Mason Denaburg was the Nationals’ first-round pick in 2018 and has yet to stay healthy. Since being drafted, he’s pitched only 20.1 innings posting a 7.52 ERA. Despite the injuries, there continues to be a lot to get excited about. He’s athletic with a fastball that can touch the upper nineties (although he didn’t show that in 2019) and a curveball and change-up that both flash plus. He needs to get out and pitch and candidly pitch well to prove to the Nationals and the baseball world that his injury issues are behind him.
- Highest Level: DNP ETA: 2024+ Fantasy Ceiling: Top 45 SP with extreme risk
- Tools Summary: Athletic with potentially top-of-the-rotation stuff
A lot of people across the industry believe in Andry Lara. He’s athletic with size and a big explosive fastball. He’s also 17-years-old and extremely raw. While I’m intrigued, I’ve been doing this long enough to not bet much on a 17-year-old Latin player who has yet to play in a professional game. Dynasty League owners need to bid accordingly.
- Highest Level: Alternate Site ETA: 2023 Fantasy Ceiling: Top 45 SP with extreme risk
- Tools Summary: Power arsenal but height could make him homer prone
Signed in 2017 for a modest $100,000, Eddy Yean has become one of the more interesting arms in the Nationals system. He has a power-arsenal with a fastball that can scrape the mid-90s, a slider that misses bats with a feel for a change-up. It’s a starter arsenal but at 6-foot-1, he could be homer prone. He should start the 2021 season in Low-A with a chance to finish the season in Fredericksburg (Carolina League).
- Highest Level: DNP ETA: 2024+ Fantasy Ceiling: Middle Infielder
- Tools Summary: Solid offensive and defensive tools but nothing that stands out
The Nationals drafted Sammy Infante in the supplemental second round last June out of Monsignor High School in Miami. He’s long been a fixture on the showcase circuit with evaluators impressed with his all-around skills. From a Dynasty League standpoint, there are no standout tools. That said, there is good bat speed, and the hope is that he will develop 15+ home run power. For now, he’s on our watch list and not someone who should be considered in a Dynasty League.
- Highest Level: DNP ETA: 2022 Fantasy Ceiling: Closer
- Tools Summary: Top closer taken in the 2020 Draft
The Nationals drafted Holden Powell in the third round of the 2020 Draft. He served as UCLA’s closer for his three-year college career, saving 23 games, posting a 2.52. His bread and butter pitch is a double-plus slider that he pairs with a plus fastball. He can throw both for strikes and assuming he does that once he starts pitching professionally, he should make quick work of the minor leagues.

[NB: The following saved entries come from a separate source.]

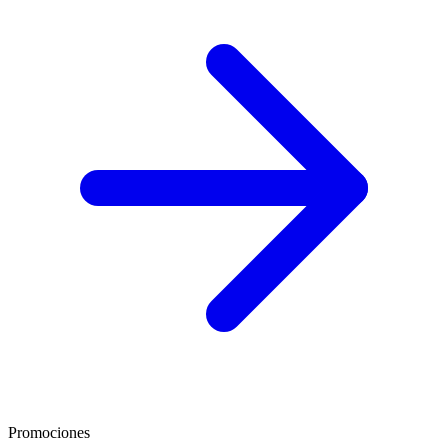
Promociones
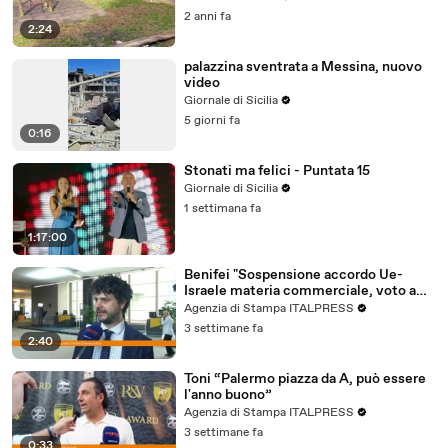
2 anni fa
2:24
palazzina sventrata a Messina, nuovo
video
Giornale di Sicilia
5 giorni fa
0:16
Stonati ma felici - Puntata 15
Giornale di Sicilia
1 settimana fa
1:17:00
Benifei "Sospensione accordo Ue-
Israele materia commerciale, voto a
maggioranza"
Agenzia di Stampa ITALPRESS
3 settimane fa
2:40
Toni “Palermo piazza da A, può essere
l'anno buono”
Agenzia di Stampa ITALPRESS
3 settimane fa
0:33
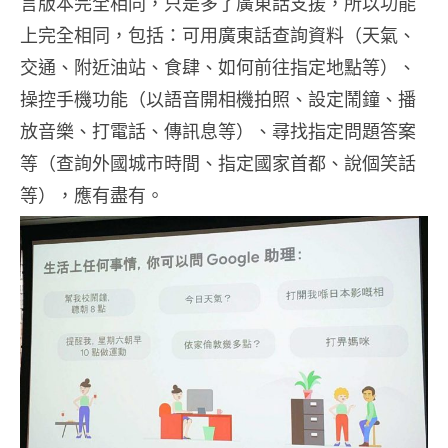
言版本完全相同，只是多了廣東話支援，所以功能
上完全相同，包括：可用廣東話查詢資料（天氣、
交通、附近油站、食肆、如何前往指定地點等）、
操控手機功能（以語音開相機拍照、設定鬧鐘、播
放音樂、打電話、傳訊息等）、尋找指定問題答案
等（查詢外國城市時間、指定國家首都、說個笑話
等），應有盡有。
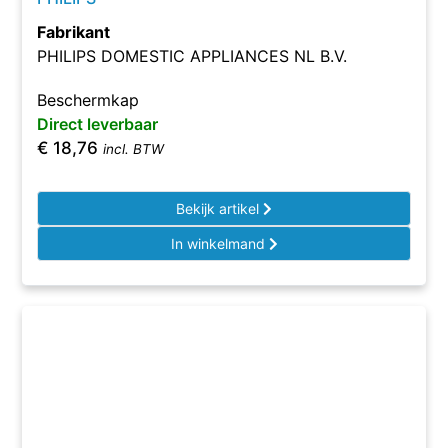
Fabrikant
PHILIPS DOMESTIC APPLIANCES NL B.V.
Beschermkap
Direct leverbaar
€
18,76
incl. BTW
Bekijk artikel
In winkelmand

- Highest Level: DNP ETA: 2022 Fantasy Ceiling: Top 60 OF
- Tools Summary: A little speed and power, but he hasn’t been able to repeat his early success at controlling the strike zone.
I got very excited about Telmito Agustin when he got off to a blazing start to the 2018 season. He was showing power, speed, and a great understanding of the strike zone. He got hurt in July and clearly, the small sample size caught up to him because he’s been very ordinary since. But, I usually give athletic players with speed a little extra time, particularly when we didn’t learn anything new because of a pandemic.
- Highest Level: Majors ETA: 2020 Fantasy Ceiling: Not sure
- Tools Summary: Poor Major League debut might signal it’s time to move on
Seth Romero got a chance to see what he could do in the Major Leagues in 2020 and while it was only three outings and 2.2 innings, it didn’t go well. Sure, he gave up four runs and walked three, but it was the stuff that didn’t resonate for me. The fastball sat 91.7 with a poor spin rate and the slider wasn’t good either. I keep telling myself it was a tiny sample size, but it wasn’t a good showing. When you combine that with his injury and disciplinary history, it might be time to move on.